Please check the task input file for a full description of inputs for each subtask.

Baseline Results

We will provide the baselines for all the four tasks to benchmark their models. Feel free to use the code to bootstrap your model.

Subtask Name Baseline Results
#1 Ambiguous Candidate Identification Link
#2 Multimodal Coreference Resolution Link
#3 Multimodal Dialog State Tracking (MM-DST) Link
#4 Multimodal Dialog Response Generation Link

How to Download Datasets and Code

  • Git clone our repository to download the datasets and the code.
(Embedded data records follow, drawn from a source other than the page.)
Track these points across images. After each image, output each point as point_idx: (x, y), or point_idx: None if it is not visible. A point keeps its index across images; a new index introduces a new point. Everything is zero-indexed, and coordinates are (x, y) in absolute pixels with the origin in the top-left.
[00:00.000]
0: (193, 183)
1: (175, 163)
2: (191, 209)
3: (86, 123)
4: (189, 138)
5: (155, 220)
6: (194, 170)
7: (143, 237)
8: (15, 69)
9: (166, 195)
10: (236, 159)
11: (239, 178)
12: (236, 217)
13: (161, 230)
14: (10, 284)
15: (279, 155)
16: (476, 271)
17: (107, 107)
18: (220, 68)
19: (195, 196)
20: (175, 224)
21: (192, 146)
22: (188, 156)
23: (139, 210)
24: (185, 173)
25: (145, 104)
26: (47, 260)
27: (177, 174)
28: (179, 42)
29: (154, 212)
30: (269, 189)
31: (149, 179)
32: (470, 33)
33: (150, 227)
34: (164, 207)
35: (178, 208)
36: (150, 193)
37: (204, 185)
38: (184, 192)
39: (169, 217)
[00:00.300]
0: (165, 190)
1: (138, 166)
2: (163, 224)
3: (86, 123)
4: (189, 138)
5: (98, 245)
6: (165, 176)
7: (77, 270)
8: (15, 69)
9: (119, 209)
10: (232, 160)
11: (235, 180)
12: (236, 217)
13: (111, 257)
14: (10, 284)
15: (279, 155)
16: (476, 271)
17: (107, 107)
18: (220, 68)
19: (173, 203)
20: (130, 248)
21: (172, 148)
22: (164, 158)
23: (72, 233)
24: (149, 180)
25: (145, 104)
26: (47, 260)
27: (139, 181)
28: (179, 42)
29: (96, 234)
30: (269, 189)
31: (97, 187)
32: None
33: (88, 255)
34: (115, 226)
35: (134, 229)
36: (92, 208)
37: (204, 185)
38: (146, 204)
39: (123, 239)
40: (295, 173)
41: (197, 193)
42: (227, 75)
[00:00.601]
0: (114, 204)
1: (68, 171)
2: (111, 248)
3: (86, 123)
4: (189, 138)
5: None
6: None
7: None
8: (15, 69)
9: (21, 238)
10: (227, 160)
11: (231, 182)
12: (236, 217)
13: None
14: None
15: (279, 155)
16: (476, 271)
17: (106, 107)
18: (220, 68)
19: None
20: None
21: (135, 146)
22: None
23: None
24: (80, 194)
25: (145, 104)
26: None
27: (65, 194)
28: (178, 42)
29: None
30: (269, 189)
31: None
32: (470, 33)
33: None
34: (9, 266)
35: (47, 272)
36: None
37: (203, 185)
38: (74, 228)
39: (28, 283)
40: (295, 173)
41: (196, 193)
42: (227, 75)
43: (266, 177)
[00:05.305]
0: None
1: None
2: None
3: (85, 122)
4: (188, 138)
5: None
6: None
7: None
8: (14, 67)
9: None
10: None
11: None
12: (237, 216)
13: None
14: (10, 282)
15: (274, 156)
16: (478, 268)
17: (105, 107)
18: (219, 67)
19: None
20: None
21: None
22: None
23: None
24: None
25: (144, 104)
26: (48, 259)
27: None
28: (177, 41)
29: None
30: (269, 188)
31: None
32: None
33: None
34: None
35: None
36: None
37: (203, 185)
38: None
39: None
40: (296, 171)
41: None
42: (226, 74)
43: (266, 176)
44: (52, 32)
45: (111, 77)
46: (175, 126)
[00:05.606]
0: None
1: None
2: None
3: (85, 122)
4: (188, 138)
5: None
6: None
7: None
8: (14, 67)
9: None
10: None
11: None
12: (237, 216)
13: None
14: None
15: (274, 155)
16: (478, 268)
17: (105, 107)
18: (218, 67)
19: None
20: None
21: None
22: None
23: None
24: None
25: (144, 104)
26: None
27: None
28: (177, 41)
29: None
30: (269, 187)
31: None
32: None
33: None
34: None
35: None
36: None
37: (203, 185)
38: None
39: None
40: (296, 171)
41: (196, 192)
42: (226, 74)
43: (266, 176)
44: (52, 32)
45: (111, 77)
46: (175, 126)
You may use the provided baselines as a starting point to develop your models.
$ git lfs install
$ git clone https://github.com/facebookresearch/simmc2.git
  • Also please feel free to check out other open-sourced repositories from the previous SIMMC 2.0 challenge here.

Challenge Instructions

(1) Reporting Results for Challenge Phase 1 (by Oct 21)

  • Submit your model prediction results on the devtest set, following the submission instructions.
  • We will release the test-std set (with ground-truth labels hidden).

(2) Reporting Results for Challenge Phase 2 (by Oct 28)

  • Submit your model prediction results on the test-std set, following the submission instructions.
  • We will evaluate the participants’ model predictions using the same evaluation script for Phase 1, and announce the results.

Contact

Questions related to SIMMC Track, Data, and Baselines

Please contact simmc@fb.com, or leave comments in the Github repository.

DSTC Mailing List

If you want to get the latest updates about DSTC10, join the DSTC mailing list.

Citations

If you want to publish experimental results with our datasets or use the baseline models, please cite the following articles:

@inproceedings{kottur-etal-2021-simmc,
    title = "{SIMMC} 2.0: A Task-oriented Dialog Dataset for Immersive Multimodal Conversations",
    author = "Kottur, Satwik  and
      Moon, Seungwhan  and
      Geramifard, Alborz  and
      Damavandi, Babak",
    booktitle = "Proceedings of the 2021 Conference on Empirical Methods in Natural Language Processing",
    month = nov,
    year = "2021",
    address = "Online and Punta Cana, Dominican Republic",
    publisher = "Association for Computational Linguistics",
    url = "https://aclanthology.org/2021.emnlp-main.401",
    doi = "10.18653/v1/2021.emnlp-main.401",
    pages = "4903--4912",
}

NOTE: The paper (EMNLP 2021) above describes in detail the datasets, the collection process, and some of the baselines we provide in this challenge.

License

SIMMC 2 is released under CC-BY-NC-SA-4.0, see LICENSE for details.